I was writing some code that was pulling in text from a third-party API, and the API was returning Mojibake – text with an obviously mangled encoding. I wanted to fix the mangled encoding before I showed the text in my app.

I was already aware of Robyn Speer’s excellent python-ftfy library, which is able to fix this sort of thing. (The name “ftfy” literally stands for “fix text for you”.)

>>> import ftfy
>>> title = "Amadeo León Rocha’s plight"
>>> fixed = ftfy.fix_text(title)
>>> fixed
"Amadeo León Rocha's plight"

What I learnt today is that ftfy doesn’t just fix text – it can explain the fixes. Here’s an example:

>>> import ftfy
>>> title = "Amadeo León Rocha’s plight"
>>> fixed, explanation = ftfy.fix_and_explain(title)

>>> fixed
"Amadeo León Rocha's plight"

>>> explanation
[('encode', 'sloppy-windows-1252'),
 ('decode', 'utf-8'),
 ('apply', 'uncurl_quotes')]

This will be invaluable if I want to report the errors to the upstream data provider – I can write a more detailed bug report than “text’s broken, fix it please”.
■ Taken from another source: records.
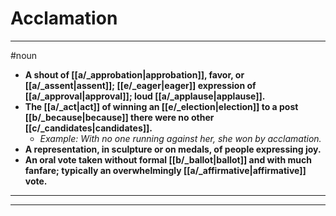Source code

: # Acclamation
---
#noun
- **A shout of [[a/_approbation|approbation]], favor, or [[a/_assent|assent]]; [[e/_eager|eager]] expression of [[a/_approval|approval]]; loud [[a/_applause|applause]].**
- **The [[a/_act|act]] of winning an [[e/_election|election]] to a post [[b/_because|because]] there were no other [[c/_candidates|candidates]].**
	- _Example: With no one running against her, she won by acclamation._
- **A representation, in sculpture or on medals, of people expressing joy.**
- **An oral vote taken without formal [[b/_ballot|ballot]] and with much fanfare; typically an overwhelmingly [[a/_affirmative|affirmative]] vote.**
---
---
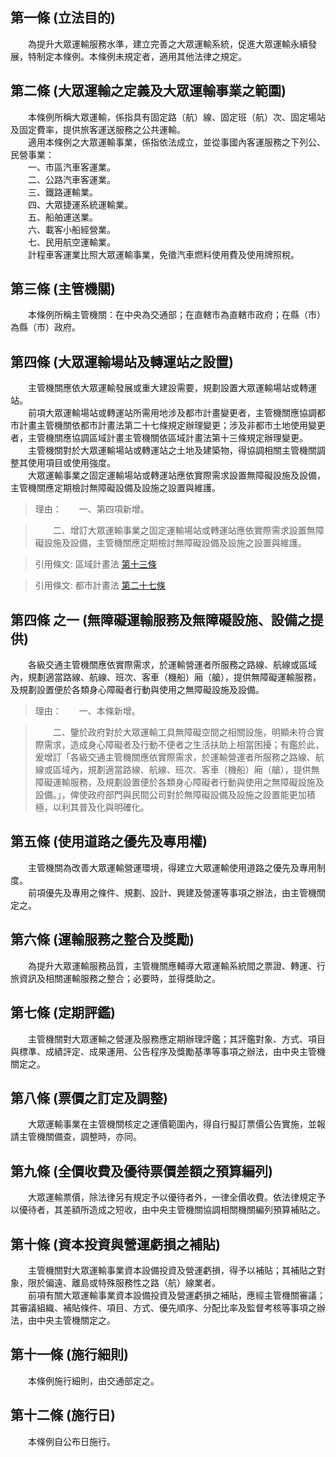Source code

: 第一條 (立法目的)
-----------------
　　為提升大眾運輸服務水準，建立完善之大眾運輸系統，促進大眾運輸永續發展，特制定本條例。本條例未規定者，適用其他法律之規定。  


第二條 (大眾運輸之定義及大眾運輸事業之範圍)
-------------------------------------------
　　本條例所稱大眾運輸，係指具有固定路（航）線、固定班（航）次、固定場站及固定費率，提供旅客運送服務之公共運輸。  
　　適用本條例之大眾運輸事業，係指依法成立，並從事國內客運服務之下列公、民營事業：  
　　一、市區汽車客運業。  
　　二、公路汽車客運業。  
　　三、鐵路運輸業。  
　　四、大眾捷運系統運輸業。  
　　五、船舶運送業。  
　　六、載客小船經營業。  
　　七、民用航空運輸業。  
　　計程車客運業比照大眾運輸事業，免徵汽車燃料使用費及使用牌照稅。  


第三條 (主管機關)
-----------------
　　本條例所稱主管機關：在中央為交通部；在直轄市為直轄市政府；在縣（市）為縣（市）政府。  


第四條 (大眾運輸場站及轉運站之設置)
-----------------------------------
　　主管機關應依大眾運輸發展或重大建設需要，規劃設置大眾運輸場站或轉運站。  
　　前項大眾運輸場站或轉運站所需用地涉及都市計畫變更者，主管機關應協調都市計畫主管機關依都市計畫法第二十七條規定辦理變更；涉及非都市土地使用變更者，主管機關應協調區域計畫主管機關依區域計畫法第十三條規定辦理變更。  
　　主管機關對於大眾運輸場站或轉運站之土地及建築物，得協調相關主管機關調整其使用項目或使用強度。  
　　大眾運輸事業之固定運輸場站或轉運站應依實際需求設置無障礙設施及設備，主管機關應定期檢討無障礙設備及設施之設置與維護。  
> 理由：　　一、第四項新增。

> 　　二、增訂大眾運輸事業之固定運輸場站或轉運站應依實際需求設置無障礙設施及設備，主管機關應定期檢討無障礙設備及設施之設置與維護。

> 引用條文: 區域計畫法 [第十三條](1156#第十三條-區域計畫之變更)

> 引用條文: 都市計畫法 [第二十七條](1161#第二十七條-變更)



第四條 之一 (無障礙運輸服務及無障礙設施、設備之提供)
----------------------------------------------------
　　各級交通主管機關應依實際需求，於運輸營運者所服務之路線、航線或區域內，規劃適當路線、航線、班次、客車（機船）廂（艙），提供無障礙運輸服務，及規劃設置便於各類身心障礙者行動與使用之無障礙設施及設備。  
> 理由：　　一、本條新增。

> 　　二、鑒於政府對於大眾運輸工具無障礙空間之相關設施，明顯未符合實際需求，造成身心障礙者及行動不便者之生活扶助上相當困擾；有鑑於此，爰增訂「各級交通主管機關應依實際需求，於運輸營運者所服務之路線、航線或區域內，規劃適當路線、航線、班次、客車（機船）廂（艙），提供無障礙運輸服務，及規劃設置便於各類身心障礙者行動與使用之無障礙設施及設備。」，俾使政府部門與民間公司對於無障礙設備及設施之設置能更加積極，以利其普及化與明確化。



第五條 (使用道路之優先及專用權)
-------------------------------
　　主管機關為改善大眾運輸營運環境，得建立大眾運輸使用道路之優先及專用制度。  
　　前項優先及專用之條件、規劃、設計、興建及營運等事項之辦法，由主管機關定之。  


第六條 (運輸服務之整合及獎勵)
-----------------------------
　　為提升大眾運輸服務品質，主管機關應輔導大眾運輸系統間之票證、轉運、行旅資訊及相關運輸服務之整合；必要時，並得獎助之。  


第七條 (定期評鑑)
-----------------
　　主管機關對大眾運輸之營運及服務應定期辦理評鑑；其評鑑對象、方式、項目與標準、成績評定、成果運用、公告程序及獎勵基準等事項之辦法，由中央主管機關定之。  


第八條 (票價之訂定及調整)
-------------------------
　　大眾運輸事業在主管機關核定之運價範圍內，得自行擬訂票價公告實施，並報請主管機關備查，調整時，亦同。  


第九條 (全價收費及優待票價差額之預算編列)
-----------------------------------------
　　大眾運輸票價，除法律另有規定予以優待者外，一律全價收費。依法律規定予以優待者，其差額所造成之短收，由中央主管機關協調相關機關編列預算補貼之。  


第十條 (資本投資與營運虧損之補貼)
---------------------------------
　　主管機關對大眾運輸事業資本設備投資及營運虧損，得予以補貼；其補貼之對象，限於偏遠、離島或特殊服務性之路（航）線業者。  
　　前項有關大眾運輸事業資本設備投資及營運虧損之補貼，應經主管機關審議；其審議組織、補貼條件、項目、方式、優先順序、分配比率及監督考核等事項之辦法，由中央主管機關定之。  


第十一條 (施行細則)
-------------------
　　本條例施行細則，由交通部定之。  


第十二條 (施行日)
-----------------
　　本條例自公布日施行。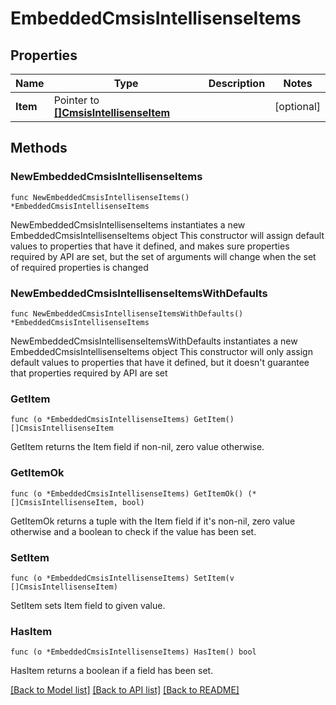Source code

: <!--
Copyright (C) 2020-2022 Arm Limited or its affiliates and Contributors. All rights reserved.
SPDX-License-Identifier: Apache-2.0
-->
# EmbeddedCmsisIntellisenseItems

## Properties

Name | Type | Description | Notes
------------ | ------------- | ------------- | -------------
**Item** | Pointer to [**[]CmsisIntellisenseItem**](CmsisIntellisenseItem.md) |  | [optional] 

## Methods

### NewEmbeddedCmsisIntellisenseItems

`func NewEmbeddedCmsisIntellisenseItems() *EmbeddedCmsisIntellisenseItems`

NewEmbeddedCmsisIntellisenseItems instantiates a new EmbeddedCmsisIntellisenseItems object
This constructor will assign default values to properties that have it defined,
and makes sure properties required by API are set, but the set of arguments
will change when the set of required properties is changed

### NewEmbeddedCmsisIntellisenseItemsWithDefaults

`func NewEmbeddedCmsisIntellisenseItemsWithDefaults() *EmbeddedCmsisIntellisenseItems`

NewEmbeddedCmsisIntellisenseItemsWithDefaults instantiates a new EmbeddedCmsisIntellisenseItems object
This constructor will only assign default values to properties that have it defined,
but it doesn't guarantee that properties required by API are set

### GetItem

`func (o *EmbeddedCmsisIntellisenseItems) GetItem() []CmsisIntellisenseItem`

GetItem returns the Item field if non-nil, zero value otherwise.

### GetItemOk

`func (o *EmbeddedCmsisIntellisenseItems) GetItemOk() (*[]CmsisIntellisenseItem, bool)`

GetItemOk returns a tuple with the Item field if it's non-nil, zero value otherwise
and a boolean to check if the value has been set.

### SetItem

`func (o *EmbeddedCmsisIntellisenseItems) SetItem(v []CmsisIntellisenseItem)`

SetItem sets Item field to given value.

### HasItem

`func (o *EmbeddedCmsisIntellisenseItems) HasItem() bool`

HasItem returns a boolean if a field has been set.


[[Back to Model list]](../README.md#documentation-for-models) [[Back to API list]](../README.md#documentation-for-api-endpoints) [[Back to README]](../README.md)


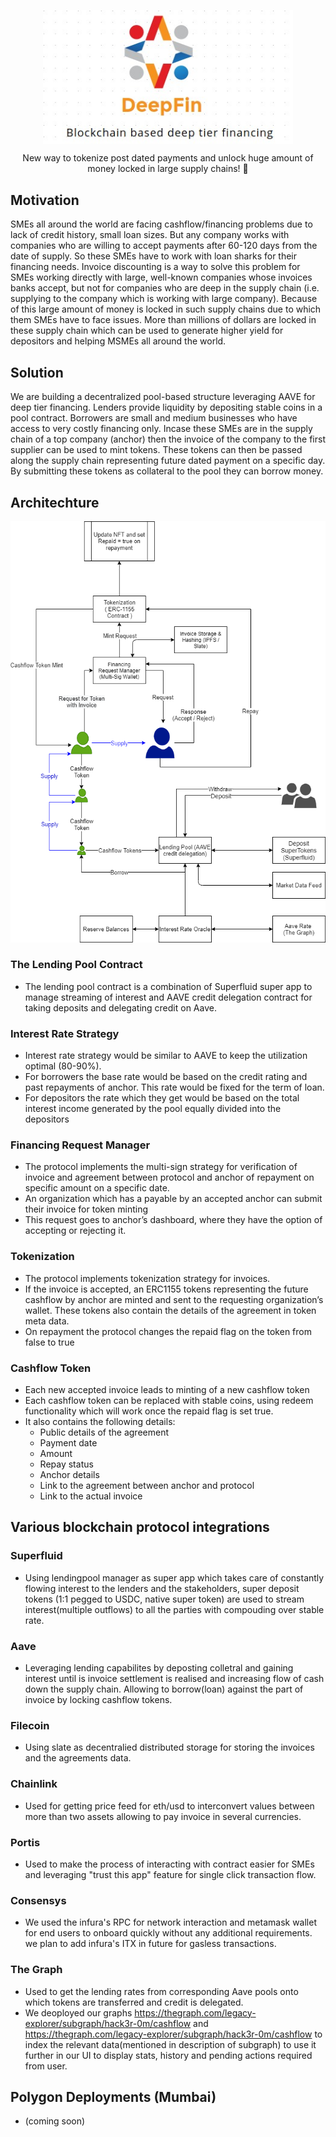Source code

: <p align="center"><img src="/deepfin.jpeg" align="center" width="400"></p>

<p  align="center">New way to tokenize post dated payments and unlock huge amount of money locked in large supply chains! 🚀</p>

## Motivation
  SMEs all around the world are facing cashflow/financing problems due to lack of credit history, small loan sizes. But any company works with companies who are willing to accept payments after 60-120 days from the date of supply. So these SMEs have to work with loan sharks for their financing needs. Invoice discounting is a way to solve this problem for SMEs working directly with large, well-known companies whose invoices banks accept, but not for companies who are deep in the supply chain (i.e. supplying to the company which is working with large company). Because of this large amount of money is locked in such supply chains due to which them SMEs have to face issues. More than millions of dollars are locked in these supply chain which can be used to generate higher yield for depositors and helping MSMEs all around the world. 

## Solution
  We are building a decentralized pool-based structure leveraging AAVE for deep tier financing. Lenders provide liquidity by depositing stable coins in a pool contract. Borrowers are small and medium businesses who have access to very costly financing only. Incase these SMEs are in the supply chain of a top company (anchor) then the invoice of the company to the first supplier can be used to mint tokens. These tokens can then be passed along the supply chain representing future dated payment on a specific day. By submitting these tokens as collateral to the pool they can borrow money.

## Architechture

![image](https://github.com/ShreyPaharia/DeepFinV1/blob/v1_ethodyssey/DeepFinChain.png)

### The Lending Pool Contract

- The lending pool contract is a combination of Superfluid super app to manage streaming of interest and AAVE credit delegation contract for taking deposits and delegating credit on Aave.	

### Interest Rate Strategy

- Interest rate strategy would be similar to AAVE to keep the utilization optimal (80-90%). 
- For borrowers the base rate would be based on the credit rating and past repayments of anchor. This rate would be fixed for the term of loan. 
- For depositors the rate which they get would be based on the total interest income generated by the pool equally divided into the depositors

### Financing Request Manager

- The protocol implements the multi-sign strategy for verification of invoice and agreement between protocol and anchor of repayment on specific amount on a specific date.
- An organization which has a payable by an accepted anchor can submit their invoice for token minting
- This request goes to anchor’s dashboard, where they have the option of accepting or rejecting it.

### Tokenization

- The protocol implements tokenization strategy for invoices. 
- If the invoice is accepted, an ERC1155 tokens representing the future cashflow by anchor are minted and sent to the requesting organization’s wallet. These tokens also contain the details of the agreement in token meta data.
- On repayment the protocol changes the repaid flag on the token from false to true

### Cashflow Token

- Each new accepted invoice leads to minting of a new cashflow token
- Each cashflow token can be replaced with stable coins, using redeem functionality which will work once the repaid flag is set true.
- It also contains the following details:
  - Public details of the agreement
  - Payment date
  - Amount
  - Repay status
  - Anchor details
  - Link to the agreement between anchor and protocol
  - Link to the actual invoice


## Various blockchain protocol integrations 

### Superfluid

- Using lendingpool manager as super app which takes care of constantly flowing interest to the lenders and the stakeholders, super deposit tokens (1:1 pegged to USDC, native super token) are used to stream interest(multiple outflows) to all the parties with compouding over stable rate.
  
### Aave

- Leveraging lending capabilites by deposting colletral and gaining interest until is invoice settlement is realised and increasing flow of cash down the supply chain. Allowing to borrow(loan) against the part of invoice by locking cashflow tokens.
  
### Filecoin

- Using slate as decentralied distributed storage for storing the invoices and the agreements data.
  
### Chainlink

- Used for getting price feed for eth/usd to interconvert values between more than two assets allowing to pay invoice in several currencies.
  
### Portis

- Used to make the process of interacting with contract easier for SMEs and leveraging "trust this app" feature for single click transaction flow.

### Consensys

- We used the infura's RPC for network interaction and metamask wallet for end users to onboard quickly without any additional requirements. we plan to add infura's ITX in future for gasless transactions.

### The Graph
- Used to get the lending rates from corresponding Aave pools onto which tokens are transferred and credit is delegated.
- We deoployed our graphs https://thegraph.com/legacy-explorer/subgraph/hack3r-0m/cashflow and https://thegraph.com/legacy-explorer/subgraph/hack3r-0m/cashflow to index the relevant data(mentioned in description of subgraph) to use it further in our UI to display stats, history and pending actions required from user.
  
  
## Polygon Deployments (Mumbai)

- (coming soon)

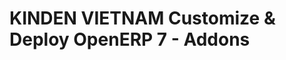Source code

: KINDEN VIETNAM Customize & Deploy OpenERP 7  - Addons
=====================================================

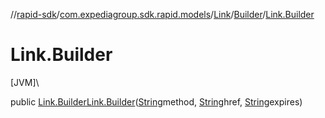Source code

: //[rapid-sdk](../../../../index.md)/[com.expediagroup.sdk.rapid.models](../../index.md)/[Link](../index.md)/[Builder](index.md)/[Link.Builder](-link.-builder.md)

# Link.Builder

[JVM]\

public [Link.Builder](index.md)[Link.Builder](-link.-builder.md)([String](https://docs.oracle.com/javase/8/docs/api/java/lang/String.html)method, [String](https://docs.oracle.com/javase/8/docs/api/java/lang/String.html)href, [String](https://docs.oracle.com/javase/8/docs/api/java/lang/String.html)expires)
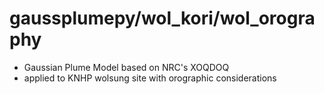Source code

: # gaussplumepy/wol_kori/wol_orography
- Gaussian Plume Model based on NRC's XOQDOQ
- applied to KNHP wolsung site with orographic considerations

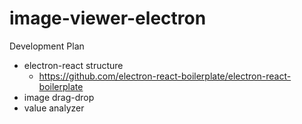 # image-viewer-electron

Development Plan
- electron-react structure
    - https://github.com/electron-react-boilerplate/electron-react-boilerplate
- image drag-drop
- value analyzer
This also allowed me to understand why my attempts to fix the data weren’t working – there were actually multiple encoding messes in the same data set. As well as some poorly encoded Windows‑1252, I had some poorly encoded Latin‑1:

>>> title = "Stockholms Spårvägsmuseum"
>>> fixed, explanation = ftfy.fix_and_explain(title)

>>> fixed
'Stockholms Spårvägsmuseum'

>>> explanation
[('encode', 'latin-1'), ('decode', 'utf-8')]

While ftfy is a great tool for experimentation, I don’t necessarily want it in my production data pipeline – it’s a bit of a black box. But now I can use ftfy to work out the issues, then write my own code for applying the fixes, and I’ll understand exactly what my code is doing.